The success of an IT project largely rests on trust, not just technology or design. And communication is what determines whether that trust grows or fades.

Blog post

We at BuildApps work on projects of varying complexity—from short MVPs to long-running enterprise solutions. But in every case, communication with the client plays a critical role. We’ve identified three key levels at which you need to engage with your client: kickoff, maintaining momentum, and crisis moments.

1. Kickoff Communication: Laying the Foundation of Trust

In the first days after project kickoff, the client usually doesn’t know the team, can’t see the product yet, but already has expectations. How we “sound” at this stage sets the tone for everything that follows.

What’s important to do:

  • Explain exactly how we work: stages, tools, reporting cadence.
  • Agree on communication formats: stand‑ups, weekly sync‑ups, demo calls.
  • Ask how the client prefers to receive updates—messengers, email, formal reports.
  • Set expectations: when the first deliverable will arrive, what “done” means, how we measure success.

Instead of: “Okay, we’ve started.”We say: “This week we’re kicking off the design phase. On Friday we’ll share the homepage prototype.”

Remember: if the client feels left in the dark, they’ll start to panic before seeing any results.

2. Maintaining Momentum: Keeping a Steady Rhythm

Communication isn’t a one‑off action. It’s a regular, predictable rhythm in which the client always knows:

  • what’s happening right now,
  • where we are on the project roadmap,
  • and whether we’re on track.

How we maintain momentum:

  • We prepare brief weekly updates: “what’s done / what’s next / any risks.”
  • We do demos of even rough features to show progress and gather feedback.
  • After every call, we send a concise summary with agreed‑upon next steps.
  • If there’s no news— we still write: “This week we’re waiting on the API. We’ll have news Monday.”

Golden rule: “No news is bad news.” The client needs to know you’re active, even if progress isn’t visible.

3. Crisis Communication: Honesty Saves

Every project has critical moments: a looming deadline, a bug surfaced, a designer on vacation, or a feature not working as expected. These are the times when trust is either built or broken.

How we act in a crisis:

  • We inform the client immediately when we spot a problem—no “let’s wait three days.”
  • We explain the issue in plain language: what happened, why, and what we’re doing about it.
  • We always offer a plan: “Here are three possible solutions.

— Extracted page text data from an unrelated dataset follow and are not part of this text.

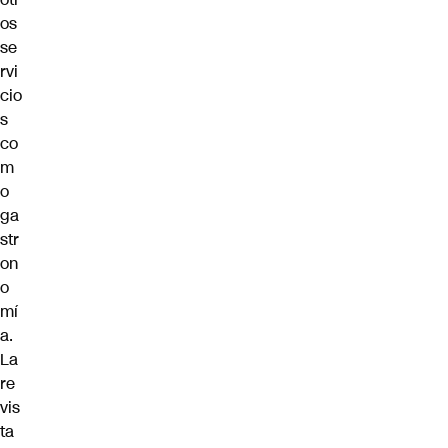
os
se
rvi
cio
s
co
m
o
ga
str
on
o
mí
a.
La
re
vis
ta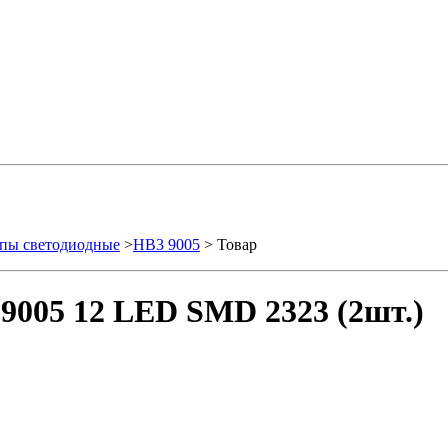
пы светодиодные
>
HB3 9005
> Товар
9005 12 LED SMD 2323 (2шт.)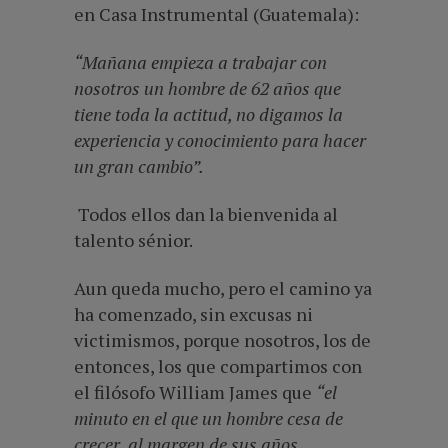
en Casa Instrumental (Guatemala):
“Mañana empieza a trabajar con
nosotros un hombre de 62 años que
tiene toda la actitud, no digamos la
experiencia y conocimiento para hacer
un gran cambio”.
Todos ellos dan la bienvenida al
talento sénior.
Aun queda mucho, pero el camino ya
ha comenzado, sin excusas ni
victimismos, porque nosotros, los de
entonces, los que compartimos con
el filósofo William James que
“el
minuto en el que un hombre cesa de
crecer, al margen de sus años,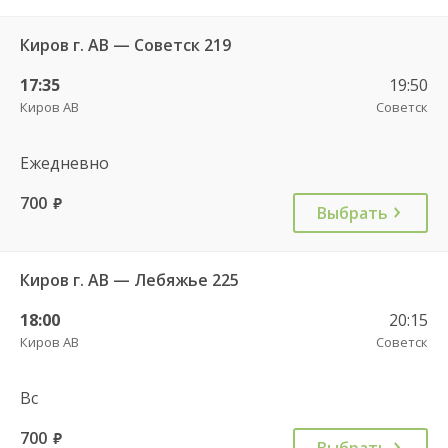
Киров г. АВ — Советск 219
17:35
19:50
Киров АВ
Советск
Ежедневно
700
руб.
Выбрать
Киров г. АВ — Лебяжье 225
18:00
20:15
Киров АВ
Советск
Вс
700
руб.
Выбрать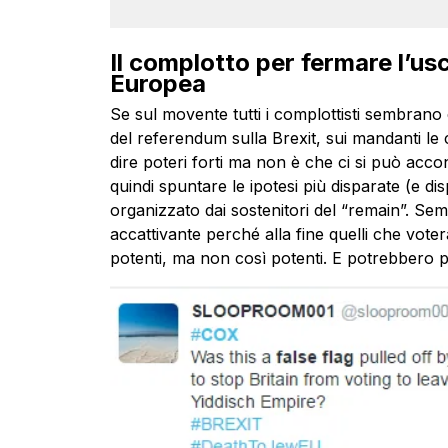
Il complotto per fermare l’us
Europea
Se sul movente tutti i complottisti sembrano 
del referendum sulla Brexit, sui mandanti le
dire poteri forti ma non è che ci si può acco
quindi spuntare le ipotesi più disparate (e disp
organizzato dai sostenitori del “remain”. Sem
accattivante perché alla fine quelli che vo
potenti, ma non così potenti. E potrebbero 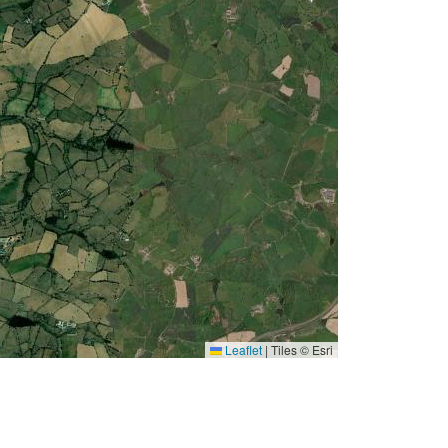
Leaflet
|
Tiles © Esri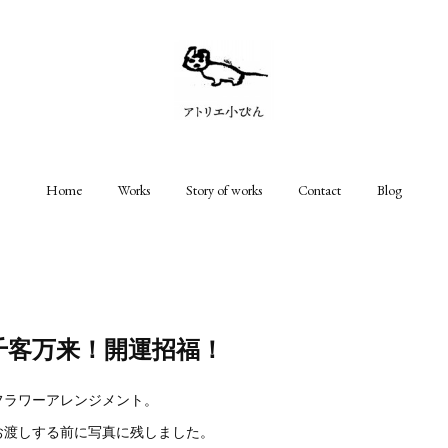
Home
Works
Story of works
Contact
Blog
千客万来！開運招福！
フラワーアレンジメント。
お渡しする前に写真に残しました。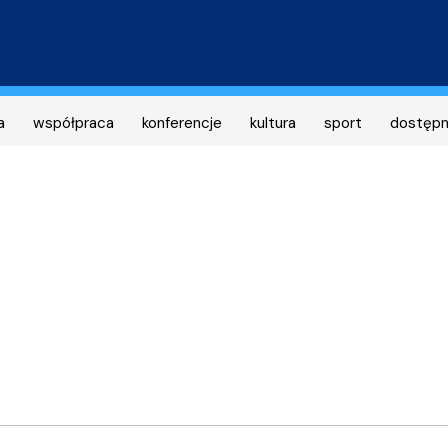
Przejdź
do
treści
a
współpraca
konferencje
kultura
sport
dostęp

We recommend option two because…”
  • We switch to daily updates (even in chat) until the situation is resolved.

Instead of: “Something broke and we won’t make it in time.” We say: “During integration we encountered a technical issue that will take three days to fix. We’re already on it, and in parallel we can offer a version for testing without this feature.”

Honesty and initiative = steady trust, even in a storm.

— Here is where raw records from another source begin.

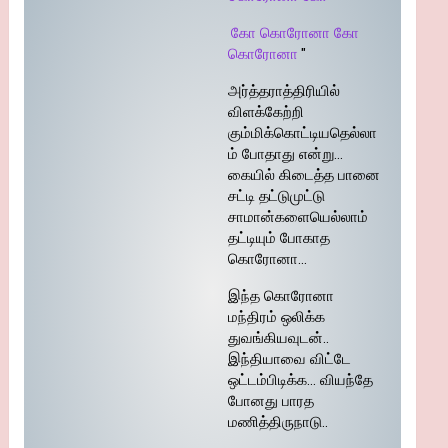
கோ கொரோனா கோ
கொரோனா
"
அர்த்தராத்திரியில்
விளக்கேற்றி
கும்மிக்கொட்டியதெல்லா
ம் போதாது என்று…
கையில் கிடைத்த பானை
சட்டி தட்டுமுட்டு
சாமான்களையெல்லாம்
தட்டியும் போகாத
கொரோனா…
இந்த கொரோனா
மந்திரம் ஒலிக்க
துவங்கியவுடன்..
இந்தியாவை விட்டே
ஒட்டம்பிடிக்க… வியந்தே
போனது பாரத
மணித்திருநாடு..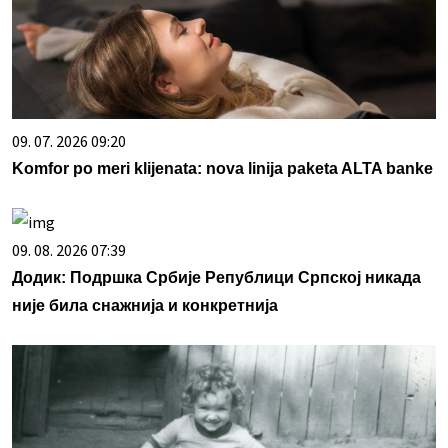
09. 07. 2026 09:20
Komfor po meri klijenata: nova linija paketa ALTA banke
09. 08. 2026 07:39
Додик: Подршка Србије Републици Српској никада
није била снажнија и конкретнија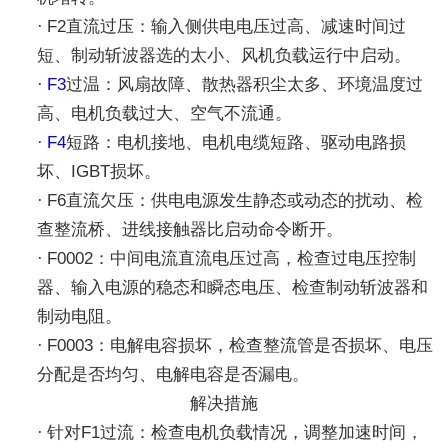
·
F2直流过压
‌：输入侧供电电压过高、减速时间过
短、制动斩波器选的太小、风机负载运行中启动。
·
F3
过温
‌：风扇故障、散热器积尘太多、环境温度过
高、电机负载过大、空气不流通。
·
F4
短路
‌：电机接地、电机电缆短路、驱动电路损
坏、IGBT损坏。
·
F6直流欠压
‌：供电电源发生静态或动态的扰动、检
查整流桥、进线接触器比启动命令断开。
·
F0002
‌：中间电流直流电压过高，检查过电压控制
器、输入电源的稳态和瞬态电压、检查制动斩波器和
制动电阻。
·
F0003
‌：电解电容损坏，检查整流管是否损坏、电压
分配是否均匀、电解电容是否漏电。
解决措施
·
针对F1过流
‌：检查电机负载情况，调整加速时间，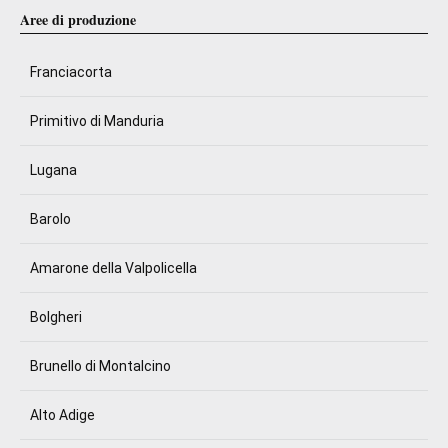
Aree di produzione
Franciacorta
Primitivo di Manduria
Lugana
Barolo
Amarone della Valpolicella
Bolgheri
Brunello di Montalcino
Alto Adige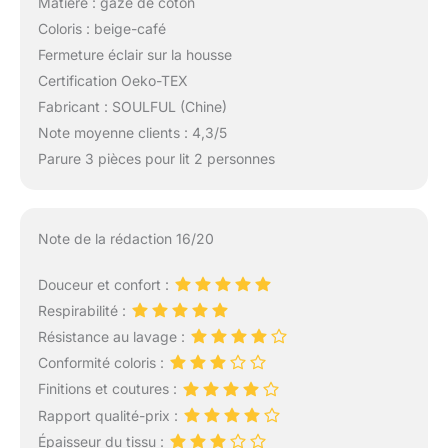
Matière : gaze de coton
Coloris : beige-café
Fermeture éclair sur la housse
Certification Oeko-TEX
Fabricant : SOULFUL (Chine)
Note moyenne clients : 4,3/5
Parure 3 pièces pour lit 2 personnes
Note de la rédaction 16/20
Douceur et confort :
Respirabilité :
Résistance au lavage :
Conformité coloris :
Finitions et coutures :
Rapport qualité-prix :
Épaisseur du tissu :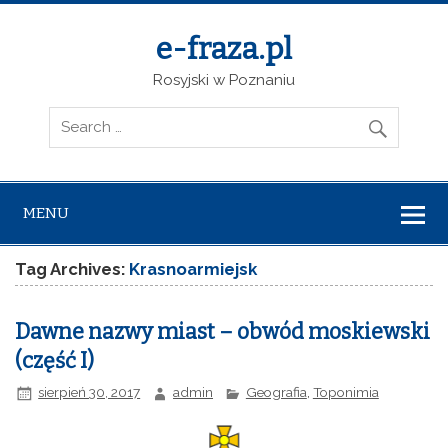
e-fraza.pl
Rosyjski w Poznaniu
MENU
Tag Archives:
Krasnoarmiejsk
Dawne nazwy miast – obwód moskiewski
(część I)
sierpień 30, 2017
admin
Geografia
,
Toponimia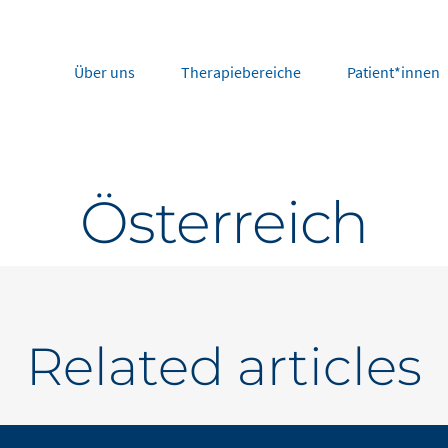
Über uns
Therapiebereiche
Patient*innen
rope
Middle East
Österreich
tria
Portugal
Saudi Arabia
NL
FR
gium
Russia
nce
Spain
DE
FR
many
Switzerland
Related articles
y
Nordics
herlands
UK and Ireland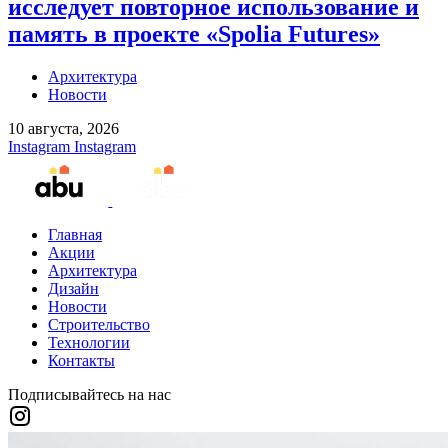
исследует повторное использование и
память в проекте «Spolia Futures»
Архитектура
Новости
10 августа, 2026
Instagram
Instagram
Главная
Акции
Архитектура
Дизайн
Новости
Строительство
Технологии
Контакты
Подписывайтесь на нас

Communication isn’t a “nice extra,” but a real tool for managing projects and trust. If you keep in touch with your client:

  • at kickoff — you set the right expectations,
  • during development — you maintain calm,
  • in crisis — you turn risk into partnership.

Sometimes communication matters more than a demo, because it gives the client the feeling that their project is in reliable hands.